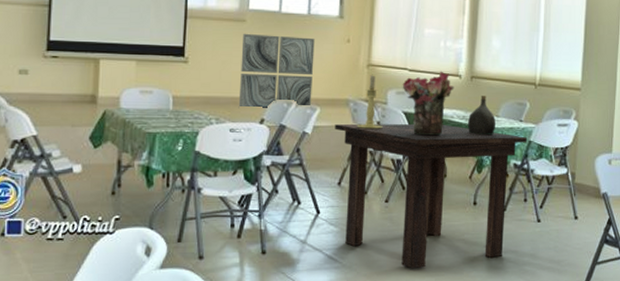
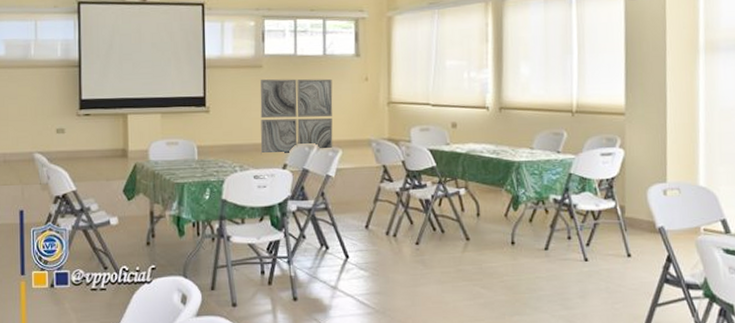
dining table: present [335,123,528,269] -> none [358,160,568,314]
candle holder: present [357,75,383,130] -> none [381,113,408,170]
bouquet: present [402,71,455,136] -> none [425,104,482,173]
water jug: present [467,96,496,136] -> none [498,127,531,170]

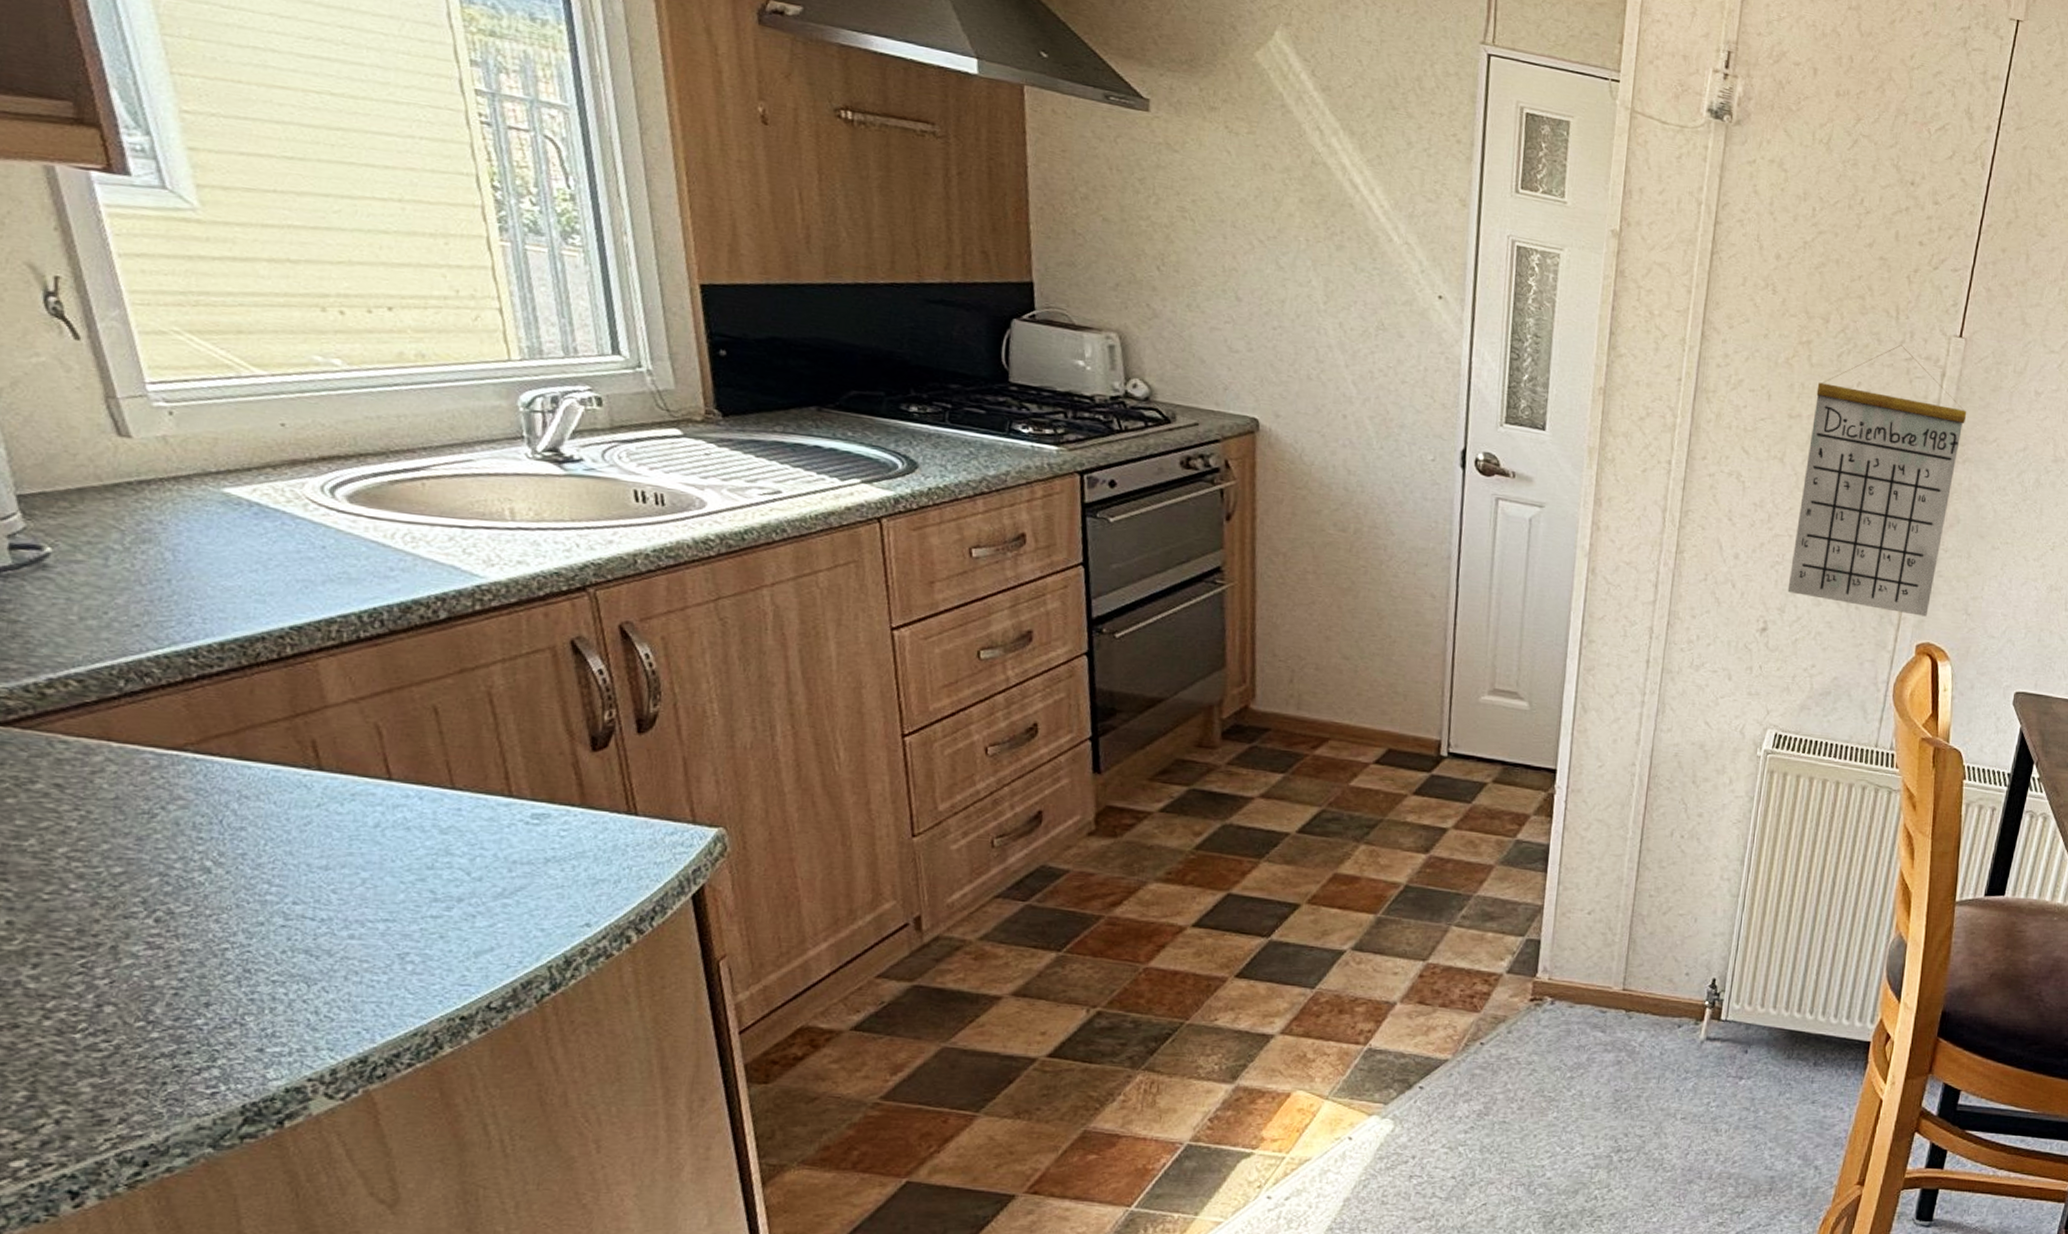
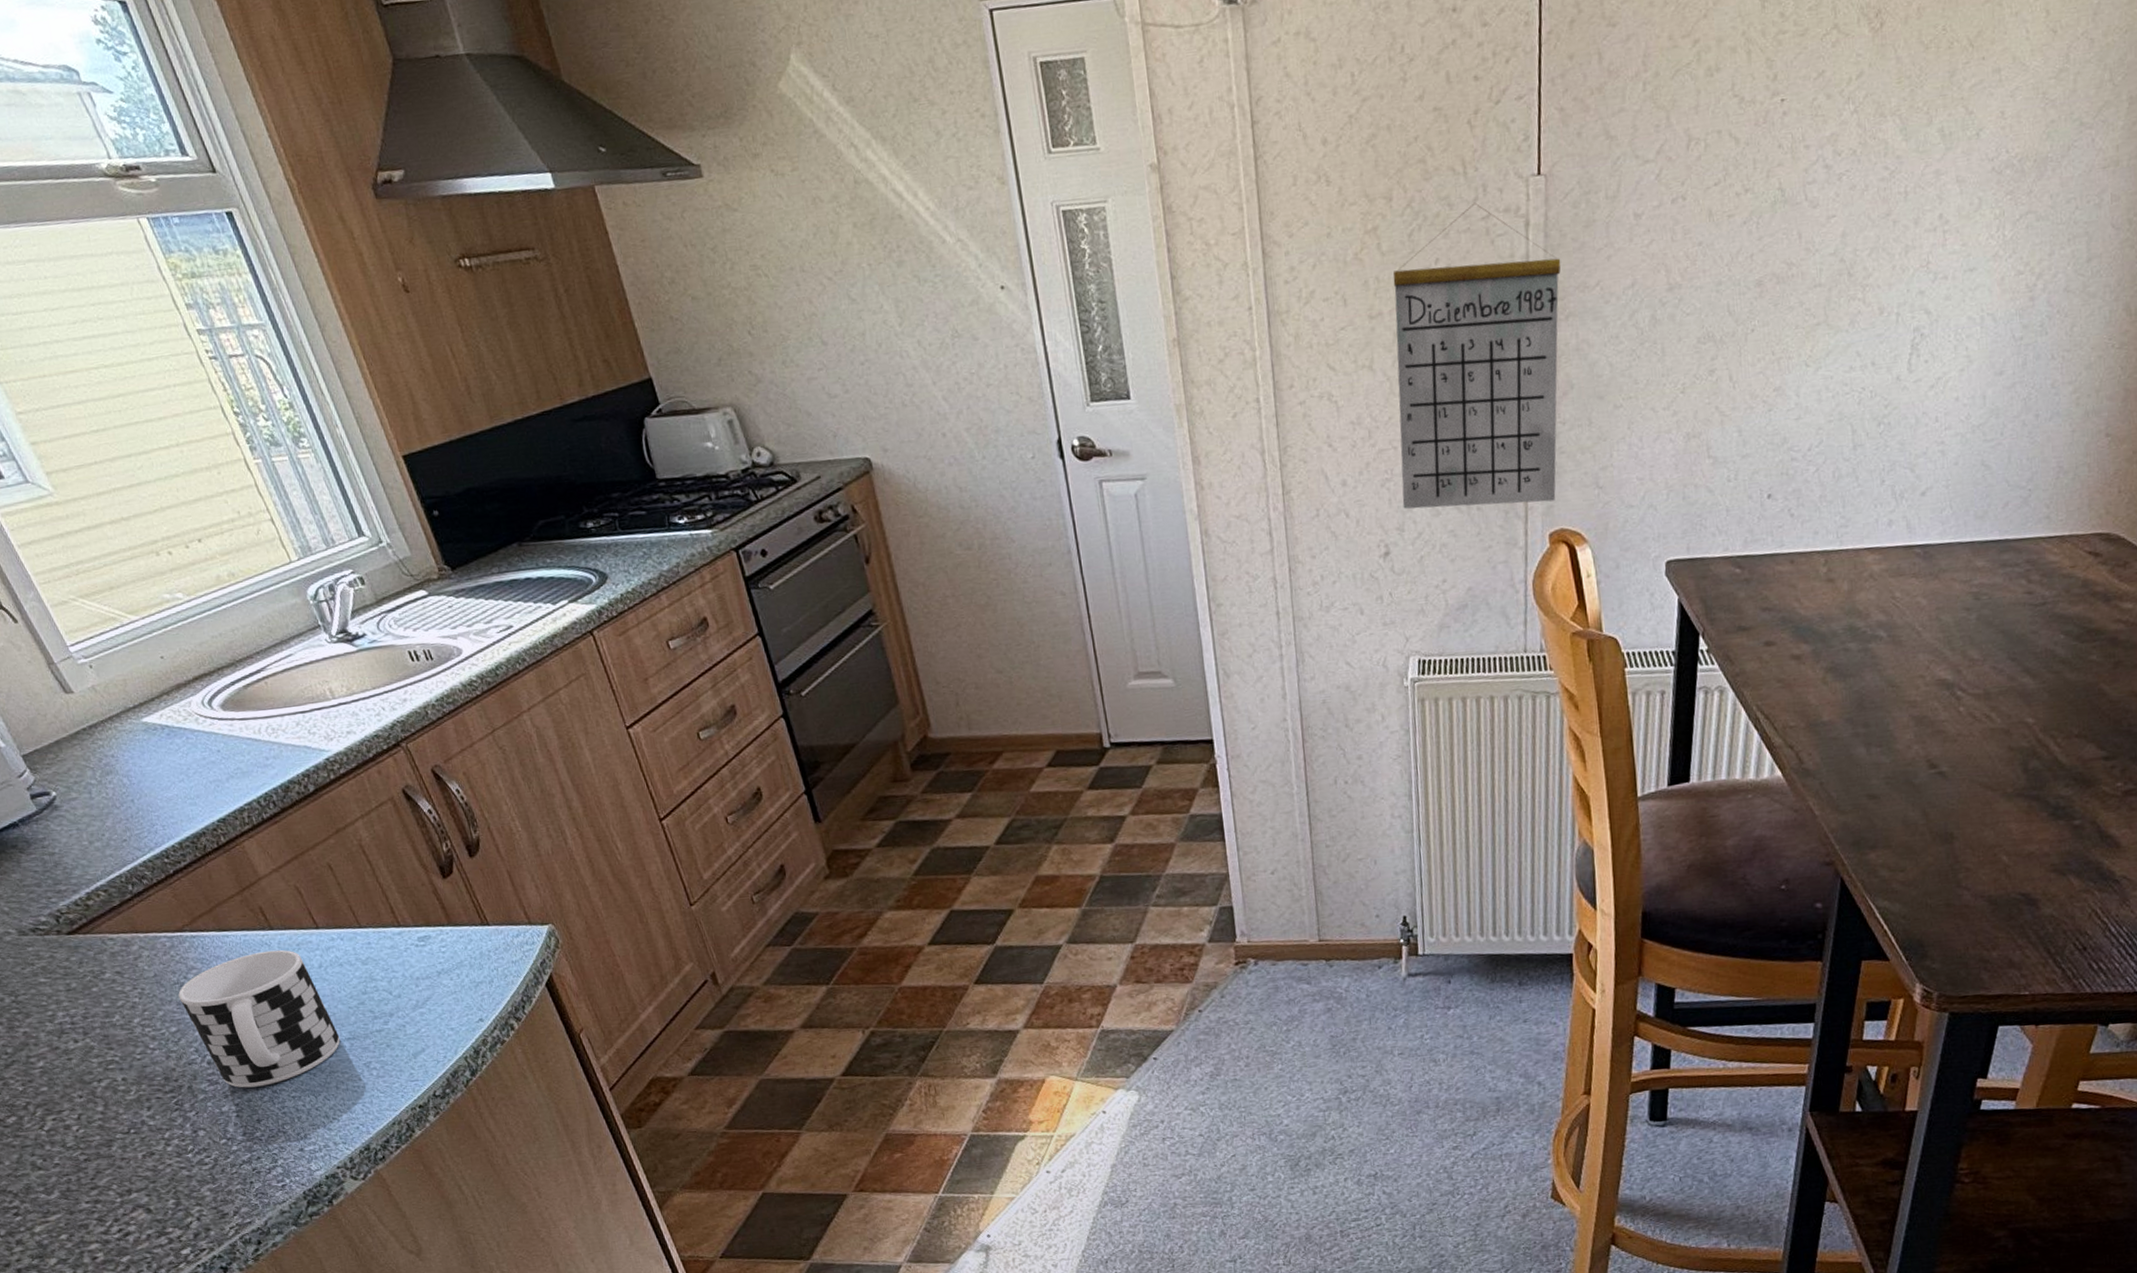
cup: none [142,794,374,962] -> present [178,949,340,1088]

--------------------

Work to complete:
Please output every record above exactly as written, leaving out the pictures.

Solved problem:
dining table: present [335,123,528,269] -> none [358,160,568,314]
candle holder: present [357,75,383,130] -> none [381,113,408,170]
bouquet: present [402,71,455,136] -> none [425,104,482,173]
water jug: present [467,96,496,136] -> none [498,127,531,170]

cup: none [142,794,374,962] -> present [178,949,340,1088]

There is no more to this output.